If we accept that lobbying exists as a rhetorical practice, one inextricably linked to the peculiar world of money/speech, we might also begin to explore how money/speech functions to constitute a cynical relationship to government. Lets take one more look at Daschle and how the policy of lobbying makes its distinctions. While Daschle was removing his name from nomination, Time ran a report on his unofficial lobbying. This is how Michael Scherer put it in his essay for Time:
Although he never registered, Daschle, in fact, made millions of dollar after he left government doing stuff that looks, smells and tastes a lot like lobbying ... it is this ethical gray area Daschle's advisory work represents that call in question Obama's promise of changing the culture in Washington.

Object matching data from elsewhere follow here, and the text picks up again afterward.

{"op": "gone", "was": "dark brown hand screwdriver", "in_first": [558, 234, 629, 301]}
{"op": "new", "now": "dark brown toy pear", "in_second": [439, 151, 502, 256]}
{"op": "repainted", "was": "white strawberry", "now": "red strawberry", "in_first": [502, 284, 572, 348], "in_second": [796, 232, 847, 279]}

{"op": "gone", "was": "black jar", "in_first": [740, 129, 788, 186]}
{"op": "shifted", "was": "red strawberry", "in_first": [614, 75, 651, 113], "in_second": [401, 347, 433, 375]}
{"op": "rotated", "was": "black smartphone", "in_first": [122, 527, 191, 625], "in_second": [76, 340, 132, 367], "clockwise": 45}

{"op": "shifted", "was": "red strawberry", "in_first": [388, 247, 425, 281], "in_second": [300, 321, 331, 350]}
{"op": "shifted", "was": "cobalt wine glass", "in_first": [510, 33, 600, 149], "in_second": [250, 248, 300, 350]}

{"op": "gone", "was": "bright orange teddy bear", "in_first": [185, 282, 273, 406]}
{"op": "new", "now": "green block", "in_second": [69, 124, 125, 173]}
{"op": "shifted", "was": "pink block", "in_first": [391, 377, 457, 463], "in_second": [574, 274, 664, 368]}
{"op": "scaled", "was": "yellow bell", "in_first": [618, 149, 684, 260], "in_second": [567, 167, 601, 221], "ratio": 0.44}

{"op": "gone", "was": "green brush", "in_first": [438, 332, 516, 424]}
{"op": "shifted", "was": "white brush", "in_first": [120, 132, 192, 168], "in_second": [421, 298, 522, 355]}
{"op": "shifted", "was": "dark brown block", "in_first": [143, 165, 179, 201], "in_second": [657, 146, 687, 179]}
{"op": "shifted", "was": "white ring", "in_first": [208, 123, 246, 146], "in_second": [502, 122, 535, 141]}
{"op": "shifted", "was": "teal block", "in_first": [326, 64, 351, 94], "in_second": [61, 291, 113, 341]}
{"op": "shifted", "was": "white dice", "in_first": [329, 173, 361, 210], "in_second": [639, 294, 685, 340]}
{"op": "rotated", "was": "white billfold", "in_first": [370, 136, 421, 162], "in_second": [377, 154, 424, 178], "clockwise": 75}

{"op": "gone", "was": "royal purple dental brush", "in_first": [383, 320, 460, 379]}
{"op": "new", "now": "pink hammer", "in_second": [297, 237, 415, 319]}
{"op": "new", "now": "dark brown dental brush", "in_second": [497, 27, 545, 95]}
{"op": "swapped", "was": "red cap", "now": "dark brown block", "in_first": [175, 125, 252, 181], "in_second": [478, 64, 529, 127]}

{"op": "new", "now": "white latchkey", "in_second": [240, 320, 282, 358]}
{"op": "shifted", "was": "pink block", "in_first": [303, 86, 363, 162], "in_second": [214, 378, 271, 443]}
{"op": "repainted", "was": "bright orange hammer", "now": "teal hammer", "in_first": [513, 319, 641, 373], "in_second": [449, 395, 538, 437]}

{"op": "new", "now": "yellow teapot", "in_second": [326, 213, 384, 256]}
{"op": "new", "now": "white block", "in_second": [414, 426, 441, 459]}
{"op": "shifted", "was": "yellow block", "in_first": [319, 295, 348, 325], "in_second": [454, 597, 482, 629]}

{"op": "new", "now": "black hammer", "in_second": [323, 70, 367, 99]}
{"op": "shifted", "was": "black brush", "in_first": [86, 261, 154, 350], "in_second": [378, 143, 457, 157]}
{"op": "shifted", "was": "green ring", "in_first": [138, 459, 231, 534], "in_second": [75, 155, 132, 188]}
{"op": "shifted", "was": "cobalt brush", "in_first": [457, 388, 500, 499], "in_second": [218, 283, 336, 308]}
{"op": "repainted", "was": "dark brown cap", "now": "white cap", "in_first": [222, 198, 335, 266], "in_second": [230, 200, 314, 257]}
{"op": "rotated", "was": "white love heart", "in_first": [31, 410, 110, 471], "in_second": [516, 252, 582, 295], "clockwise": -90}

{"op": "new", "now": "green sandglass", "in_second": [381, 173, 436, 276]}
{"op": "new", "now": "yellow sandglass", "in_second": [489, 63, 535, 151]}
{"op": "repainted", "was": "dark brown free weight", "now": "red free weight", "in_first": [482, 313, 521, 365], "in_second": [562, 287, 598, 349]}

According to the article, Daschle did not so much make official lobbying contact with any one, but he did advise groups on how to make those contacts, and did participate in what are termed "lobbying activities." By law one does is not a lobbyist unless one registers as one and makes lobbying contacts not simply lobbying activities.
To be sure, I need to do more work on those distinctions, but fine tuning rhetorical policy to distinguish a lobbying contact from a lobbying activity gives legal cover but does not improve public perceptions about government. A general cynicism is cultivated by lobbying and the machinations of policing it. What money/speech produces is cynicism and it may be time to turn our attention to these affective dimensions than the transparency movements' concern about undue influence. As Tom Waits would sing: Everybody knows.
In a recent review of Robert Kaiser's So Much Damn Money, a book about lobbying, The New Yorker says: "Kaiser's account dwells less on blatant corruption than on what is perfectly, depressingly legal. Lobbyists, for all their policy-shaping aspirations, come across as simple bagmen, conveying cash between buyers in the private sector and all-too-willing sellers in Congress" (January 26, 2009: 73).
So, in the end, the legal distinction between lobbying contacts and lobbying activities may be moot, so long as the money talks.